A nearly $1.2 million grant from the National Institutes on Minority Health and Health Disparities provides the necessary funding needed to establish the new initiative, coined the Community Activation to Transform Local Systems (CATALYST). Among the project’s goals are to create a roadmap for community-centered response and recovery with a special focus on improving access to COVID-19 information, testing and vaccination for low-income communities and communities of color who have been disproportionately affected by the ongoing pandemic.

“Community health workers or promotores have been key figures in local COVID-19 response efforts and these individuals were critical to building public health interventions towards health equity,” said Alana M.W. LeBrón, (pictured at right) co-principal investigator on the study and an assistant professor in the UCI Program in Public Health’s Department of Health, Society, & Behavior and in the UCI School of Social Sciences’ Department of Chicano/Latino Studies. “Community health workers provide a unique, valuable perspective for understanding social, ethical and behavioral dimensions of COVID responses.”
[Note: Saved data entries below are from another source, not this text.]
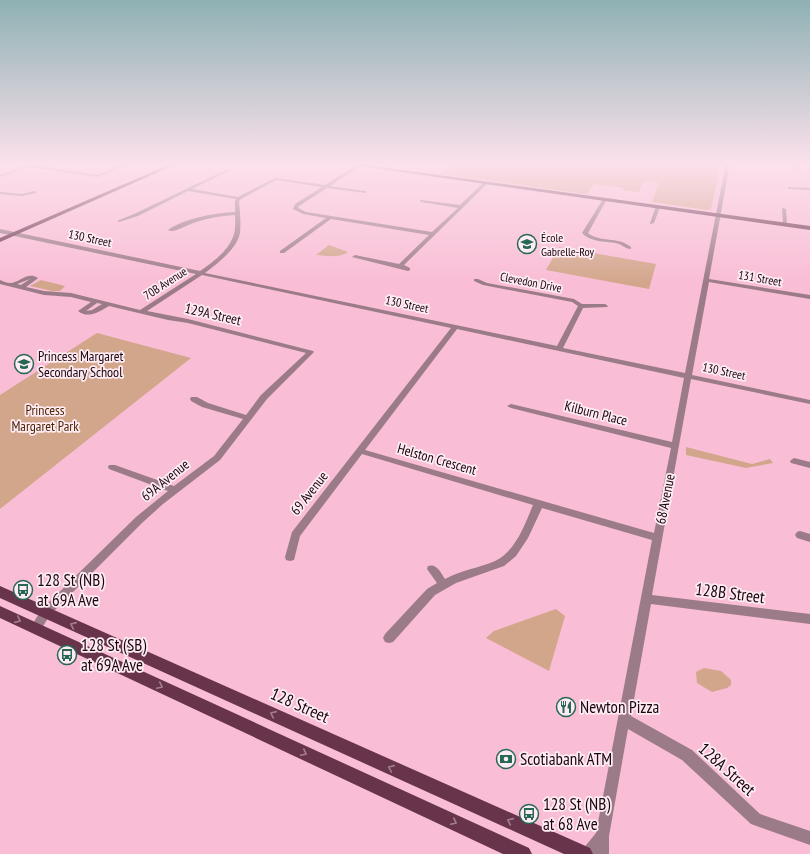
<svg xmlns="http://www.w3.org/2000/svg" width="810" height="854" viewBox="0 0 810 854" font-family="'PT Sans Narrow',sans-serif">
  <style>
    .green { fill: #d2a68b }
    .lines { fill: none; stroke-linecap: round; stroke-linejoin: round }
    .minor { fill: #9a7b87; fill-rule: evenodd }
    .major { fill: #68344b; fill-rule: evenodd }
    .oneway { stroke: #a47e8e }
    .labels { text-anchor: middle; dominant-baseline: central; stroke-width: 3.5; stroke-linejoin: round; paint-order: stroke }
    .far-poi-label { font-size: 12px; fill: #18050e; stroke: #ffecf3; text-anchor: start }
    .far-street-label { font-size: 12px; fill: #18050e; stroke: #ffecf3 }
    .street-label { font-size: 14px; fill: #18050e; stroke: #ffecf3 }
    .poi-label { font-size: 14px; fill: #18050e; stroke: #ffecf3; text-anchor: start }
    .park-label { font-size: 14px; fill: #4c2304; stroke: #ffecf3 }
    .near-poi-label { font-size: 17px; fill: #18050e; stroke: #ffecf3; text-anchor: start }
    .near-street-label { font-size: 17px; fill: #18050e; stroke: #ffecf3 }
  </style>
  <rect width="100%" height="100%" fill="#f9bdd5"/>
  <path class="green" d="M454,163H721L711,209L707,210L652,202L659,183L644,181L639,192L623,190L624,188L594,184L587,194L441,174Z
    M329,245L348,252C340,258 327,256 316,255Z
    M559,247L656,264L649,289L546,270Z
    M41,280L65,286L60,291H52L30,286Z
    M97,333L191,358L0,509V395Z
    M686,447L752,464L770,459L773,463L746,468L686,455Z
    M556,609L565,616L549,671L486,638L494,631Z
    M704,668L721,671L731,680V685L727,688L712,692L697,683L696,672Z"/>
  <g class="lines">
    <path class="minor" d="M127,163H133L97,177L28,167L0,177V175L31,164L33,165L97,175Z
      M360,163H365L330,186L364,191H366V193L327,188L299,206L298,208L306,212L432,232L458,208L422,202L420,201V200L460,205L484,182L488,183L404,265L410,268V270L408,271L352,257L355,255L399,264L429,235L331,219L284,253H280V251L326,218L303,214L293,209L295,204L322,187L276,180L241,199L239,201C240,211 241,222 240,233C237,249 218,263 205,273L557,346L578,306L572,302L483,285L474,281V279H478L487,283L574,299L582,304H605L608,306L607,307L583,308L563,348L685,373L726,163H730L709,279L810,295V299L709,282L692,375L810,400V404L691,379L652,595L810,614V624L651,604L631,716L692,750L760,814L810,831V845L751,824L682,760L628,729L609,836V854H581L583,849L596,833L652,540L542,508L528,538L516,556L504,566L456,583L435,595L393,642L389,643L385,642L383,638L385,634L427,589L437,583L427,569L428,566C437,563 441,573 445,579C461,570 479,568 495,561C516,551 525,524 533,505L362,454L300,536L294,560L290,561L286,560L285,557L292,532L451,328L202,275L147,311L188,319L313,351L314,352L267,399L220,460L163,504L142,523L50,615L40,631L36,633L32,631L30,628L42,609L136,517L168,491L109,469L108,467L109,465H115L174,486L214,456L243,419L202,407L191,401L190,399L191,397H197L208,403L246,415L261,395L306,353L188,323L168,320L109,306C99,312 88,319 78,311L91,302L71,297L44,295L0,284V280C3,281 7,283 10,283C20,283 27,271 38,278L37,279L26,287L44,291L71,293L140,310L196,274L0,233V229L200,271C212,263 227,252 233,237C236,230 235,222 235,215C218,216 202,219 186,226C181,228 173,233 168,230C185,218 215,213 235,212V201L236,199L188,191L138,216L119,222L117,221L134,214L230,168L231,170L192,189L238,197L275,178L325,185ZM30,279L21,285L17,284ZM97,303L102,304L92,310L86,311ZM457,329L684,378L672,442L511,404L507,406L511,408L671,448L654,533L365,450Z
      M795,163H799V171L796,170Z
      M788,187L810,188V190L790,189H788Z
      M34,191L36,192V193L22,196L0,194V192L22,194Z
      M605,198L607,199L588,233C600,243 618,236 631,247V249C626,249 624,246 619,244C607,240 593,244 582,233L603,199Z
      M656,206L660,207L654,223L650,224V223Z
      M782,208L786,209L787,224L785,225L783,224Z
      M794,458L810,462V468L791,463L790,461Z
      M800,531L810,534V542L797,538L795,535L797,532Z"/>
    <path class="major" d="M173,163H179L0,242V238Z
      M338,163H352L810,226V230Z
      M0,586L590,848L593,854H564L0,598Z
      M0,606L529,848L532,854H503L0,618Z"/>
  </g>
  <defs><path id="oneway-chevron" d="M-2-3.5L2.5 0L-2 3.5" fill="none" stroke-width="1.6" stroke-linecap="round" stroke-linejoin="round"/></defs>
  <g class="oneway">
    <use href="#oneway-chevron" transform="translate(18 620) rotate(24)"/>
    <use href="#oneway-chevron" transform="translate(73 625) rotate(-156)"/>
    <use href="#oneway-chevron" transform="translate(160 686) rotate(25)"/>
    <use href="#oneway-chevron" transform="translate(273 714) rotate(-156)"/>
    <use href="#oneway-chevron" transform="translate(304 753) rotate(25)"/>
    <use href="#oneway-chevron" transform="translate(391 768) rotate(-156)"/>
    <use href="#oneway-chevron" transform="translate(510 821) rotate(-156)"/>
    <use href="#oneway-chevron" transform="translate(454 822) rotate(25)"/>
  </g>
  <linearGradient id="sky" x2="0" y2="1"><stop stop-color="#8eb1b4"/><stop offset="0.58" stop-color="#fce1ec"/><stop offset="1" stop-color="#fce1ec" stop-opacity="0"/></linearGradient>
  <rect width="810" height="283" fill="url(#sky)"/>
  <defs>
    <symbol id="school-ring" viewBox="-11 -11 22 22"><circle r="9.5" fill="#ffecf3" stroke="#266756" stroke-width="1.5"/><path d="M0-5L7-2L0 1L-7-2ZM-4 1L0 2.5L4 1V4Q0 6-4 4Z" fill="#266756"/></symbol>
    <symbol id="bus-ring" viewBox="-11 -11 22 22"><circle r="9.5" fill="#ffecf3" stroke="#266756" stroke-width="1.5"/><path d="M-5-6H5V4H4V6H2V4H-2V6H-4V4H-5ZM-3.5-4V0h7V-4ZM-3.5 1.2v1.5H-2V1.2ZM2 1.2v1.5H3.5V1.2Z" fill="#266756"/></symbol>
    <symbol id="restaurant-ring" viewBox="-11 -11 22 22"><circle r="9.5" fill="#ffecf3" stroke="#266756" stroke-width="1.5"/><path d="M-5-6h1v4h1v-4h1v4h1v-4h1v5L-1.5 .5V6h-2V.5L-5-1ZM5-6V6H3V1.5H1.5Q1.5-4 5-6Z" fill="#266756"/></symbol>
    <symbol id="bank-ring" viewBox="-11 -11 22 22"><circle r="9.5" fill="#ffecf3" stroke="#266756" stroke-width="1.5"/><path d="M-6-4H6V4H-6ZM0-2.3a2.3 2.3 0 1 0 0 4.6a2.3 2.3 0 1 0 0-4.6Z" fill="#266756"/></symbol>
  </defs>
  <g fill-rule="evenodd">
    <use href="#school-ring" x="516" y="233" width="22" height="22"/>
    <use href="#school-ring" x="13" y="353" width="22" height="22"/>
    <use href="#bus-ring" x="12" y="579" width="22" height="22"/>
    <use href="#bus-ring" x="56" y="644" width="22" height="22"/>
    <use href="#restaurant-ring" x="555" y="696" width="22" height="22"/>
    <use href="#bank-ring" x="495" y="748" width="22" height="22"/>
    <use href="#bus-ring" x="518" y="803" width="22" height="22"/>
  </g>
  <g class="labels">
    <g class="far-poi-label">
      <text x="541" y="237">École<tspan x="541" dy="14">Gabrelle-Roy</tspan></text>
    </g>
    <g class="far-street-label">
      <text transform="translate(90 238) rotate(12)">130 Street</text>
      <text transform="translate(760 278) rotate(10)">131 Street</text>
      <text transform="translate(531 282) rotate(11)">Clevedon Drive</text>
      <text transform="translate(165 283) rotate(-33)">70B Avenue</text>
      <text transform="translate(407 304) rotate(12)">130 Street</text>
      <text transform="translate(724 371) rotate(12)">130 Street</text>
    </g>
    <g class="street-label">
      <text transform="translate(213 314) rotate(13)">129A Street</text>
      <text transform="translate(596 413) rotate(14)">Kilburn Place</text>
      <text transform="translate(437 459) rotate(16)">Helston Crescent</text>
      <text transform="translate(165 480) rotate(-39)">69A Avenue</text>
      <text transform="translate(309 493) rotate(-52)">69 Avenue</text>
      <text transform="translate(665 499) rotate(-79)">68 Avenue</text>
    </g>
    <g class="poi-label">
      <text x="38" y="356">Princess Margaret<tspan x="38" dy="16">Secondary School</tspan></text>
    </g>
    <g class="park-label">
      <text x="45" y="410">Princess<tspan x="45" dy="16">Margaret Park</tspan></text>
    </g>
    <g class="near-poi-label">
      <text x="37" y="580">128 St (NB)<tspan x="37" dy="20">at 69A Ave</tspan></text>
      <text x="81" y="645">128 St (SB)<tspan x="81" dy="20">at 69A Ave</tspan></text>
      <text x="580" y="707">Newton Pizza</text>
      <text x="520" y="759">Scotiabank ATM</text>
      <text x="543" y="804">128 St (NB)<tspan x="543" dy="20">at 68 Ave</tspan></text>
    </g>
    <g class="near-street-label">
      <text transform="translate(730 593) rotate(7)">128B Street</text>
      <text transform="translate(300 705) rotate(24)">128 Street</text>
      <text transform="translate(727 769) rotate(42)">128A Street</text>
    </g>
  </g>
</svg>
This project builds upon an earlier partnership the researchers created in May 2020: the Orange County Health Equity COVID-19 Community-Academic Partnership, which was created to help guide local COVID-19 equity response and recovery initiatives. The partnership brought together community-based health equity leaders and academic partners, UCI being among those partners. Over the past year, the collaboration shifted to urging for equitable vaccine distribution and allocation.

As part of the new study, researchers will conduct interviews and focus groups with community health workers and residents in the areas with the highest social vulnerability. Through these interviews, the team hopes to identify the successes and challenges faced by community health workers and community members in their efforts to access COVID-19 education, training, testing, contact tracing and vaccinations. Findings from the interviews will then be used to inform interviews with community health workers from across California and determine the extent to which Orange County’s community responses are generalizable to diverse populations across the state.

“Advocating for a health equity approach to COVID-19 response requires developing a better understanding of the systemic factors at play,” said John Billimek, (pictured at left) co-investigator and associate professor and vice chair for academic affairs in the UCI School of Medicine’s Department of Family Medicine. “The best–and the only–way to glean this information is by engaging with our community leaders, policy stakeholders and Orange County community members directly.”

Members of the Community-Academic Partnership that are returning to collaborate with UCI on the CATALYST study include the Orange County Asian and Pacific Islander Community Alliance, Latino Health Access and Radiate Consulting.

This project also involves a longstanding community-based organization, Getting Residents Engaged in Empowering Neighborhoods-Madison Park Neighborhood Association (GREEN-MPNA), whose work focuses on organizing to address resident priorities including air pollution and COVID response and recovery and AltaMed Health Services, a regional leader in equitable health care and community responses to the pandemic.

“The work of community health workers is uniquely situated at the intersection of health education, community organizing and advocacy, said Gloria Montiel, PhD, a community engaged researcher with AltaMed and Latino Health Access. “This allows for a multi-layered approach to health equity that addresses not only immediate public health crises but also the underlying inequities that exacerbate their impact on working-class communities of color.”

LeBrón added, “given what we know about COVID-19 as a disease of disparities, it is critical that we promote pandemic response and recovery with a fundamental focus on health equity. We have an incredible capacity for bringing about system-wide change when we engage in meaningful, health equity-focused community partnerships. That goes for current crises like COVID-19 and future public health challenges.”